Vocation au célibat ou au couple

Comment savoir si on est appelé à une vie de couple ou une vie de célibataire ? Il y a-t-il réellement des personnes qui sont appelés à être célibataire toute leur vie ?

Que des personnes soient appelées toute leur vie à être célibataires, c’est une certitude, puisque c’est le cas de toutes les personnes consacrées qui persistent dans leur vocation, à la suite du Christ pauvre, chaste et obéissant. Il le dit lui-même en Mt 19, 12 : « Car il y a des eunuques qui le sont dès le ventre de leur mère; il y en a qui le sont devenus par les hommes; et il y en a qui se sont rendus tels eux-mêmes, à cause du royaume des cieux.
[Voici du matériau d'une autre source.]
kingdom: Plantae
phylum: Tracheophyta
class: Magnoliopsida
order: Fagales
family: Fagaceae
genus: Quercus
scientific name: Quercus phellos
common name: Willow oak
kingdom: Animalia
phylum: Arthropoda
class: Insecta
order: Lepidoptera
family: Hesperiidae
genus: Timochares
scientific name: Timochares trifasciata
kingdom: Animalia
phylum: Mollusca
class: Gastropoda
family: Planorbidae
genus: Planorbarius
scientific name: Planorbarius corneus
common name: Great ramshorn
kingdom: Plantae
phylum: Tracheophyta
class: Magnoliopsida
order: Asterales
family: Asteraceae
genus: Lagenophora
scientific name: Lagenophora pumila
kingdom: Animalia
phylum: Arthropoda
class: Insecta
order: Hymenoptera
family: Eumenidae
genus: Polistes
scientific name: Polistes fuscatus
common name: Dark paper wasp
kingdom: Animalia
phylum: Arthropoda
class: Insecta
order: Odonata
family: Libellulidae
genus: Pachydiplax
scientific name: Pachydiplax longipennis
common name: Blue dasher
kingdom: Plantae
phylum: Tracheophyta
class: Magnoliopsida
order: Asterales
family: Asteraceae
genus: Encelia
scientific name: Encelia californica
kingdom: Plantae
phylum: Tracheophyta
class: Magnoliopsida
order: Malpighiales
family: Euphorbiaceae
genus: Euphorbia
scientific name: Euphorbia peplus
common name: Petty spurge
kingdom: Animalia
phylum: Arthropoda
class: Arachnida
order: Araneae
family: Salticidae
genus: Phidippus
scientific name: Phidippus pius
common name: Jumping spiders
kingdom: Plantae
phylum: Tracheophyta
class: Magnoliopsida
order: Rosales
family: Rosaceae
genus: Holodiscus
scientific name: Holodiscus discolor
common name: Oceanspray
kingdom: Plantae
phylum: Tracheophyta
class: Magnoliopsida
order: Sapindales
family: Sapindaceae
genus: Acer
Que celui qui peut comprendre comprenne. »

Cela n’empêche pas que seul un tout petit nombre de chrétiens est concerné et que la situation normale du chrétien est de se marier. Si la personne ne se sent pas appelée au mariage, elle doit donc s’interroger sur la réalité, ou non, d’un appel au célibat pour le Royaume. Pour cela, le discernement doit être fait avec finesse et vérifié dans le temps, avec les personnes dans l’Eglise mandatées pour le faire. Cf. notre article « Appel à la vocation » https://www.reponses-catholiques.fr/appel-a-la-vocation/.

La question ne spécifie pas clairement si l’appel à être célibataire concerne un célibat consacré ou non. Lorsque le Seigneur dit « Il n’est pas bon que l’homme soit seul » (Gn 2, 8), cela semble exclure l’idée d’un célibat non consacré. Un célibataire consacré vit en communauté, ou une vie fraternelle dans un institut séculier ou un mouvement d’Eglise. Au minimum, il est rattaché à son évêque dans un Ordre (presbytéral, diaconal, des vierges ou veuves consacrées).

La personne qui ne se marie pas doit donc sérieusement s’interroger. Ne trouve-t-elle réellement pas à se marier ? Ou refuse-t-elle un engagement dans la vie consacrée ? Elle doit donc mettre en œuvre les moyens de discernement, puis les actions nécessaires. Outre la prière, à quelles activités permettant de rencontrer un conjoint potentiel se consacre-t-elle ? Fait-elle des pèlerinages de célibataires, va-t-elle sur des sites de rencontre chrétiens ? Fréquente-t-elle, selon son âge, les groupes où il est connu que des couples se forment ? Activités de jeunes professionnels, chorales, mouvements tels que MCC, CVX etc. Fait elle le travail de guérison intérieure ou grâce aux sciences humaines qui peuvent l’aider à avancer ?

Evidemment, de très nombreux célibataires souffrent de cet état mais ne veulent pas d’engagement consacré non plus. Nous n’avons pas la réponse face à toutes les situations mais il est douteux que ce soit une réelle vocation. Cela peut néanmoins arriver, quand ce célibat trouve sa propre fécondité au service de l’Evangile ou d’un engagement humain : politique, caritatif, éducatif etc C’est le cas, par exemple de personnes engagées à l’Arche, ou encore de certains qui ont marqué l’Eglise par le don de leur vie au service des plus fragiles. Pensons à Madeleine Delbrêl, qui n’a pas trouvé le mode de vie consacrée auquel elle aspirait (les vierges consacrées et laïques consacrées vivant seules étaient rares jusqu’aux années 70). Cela ne l’a pas empêchée de vivre une vocation de célibataire d’une profonde fécondité, quoiqu’elle ait été vécue en communauté.

Rappelons enfin que le célibat chrétien est un véritable combat spirituel pour demeurer chaste et engagé dans une vie chrétienne authentique, face aux tentations, au repli sur soi et au laisser-aller mondains. Comme disait le Père Delatour, jésuite : « un célibat chrétien, même subi, est un poteau indicateur vers le Ciel ».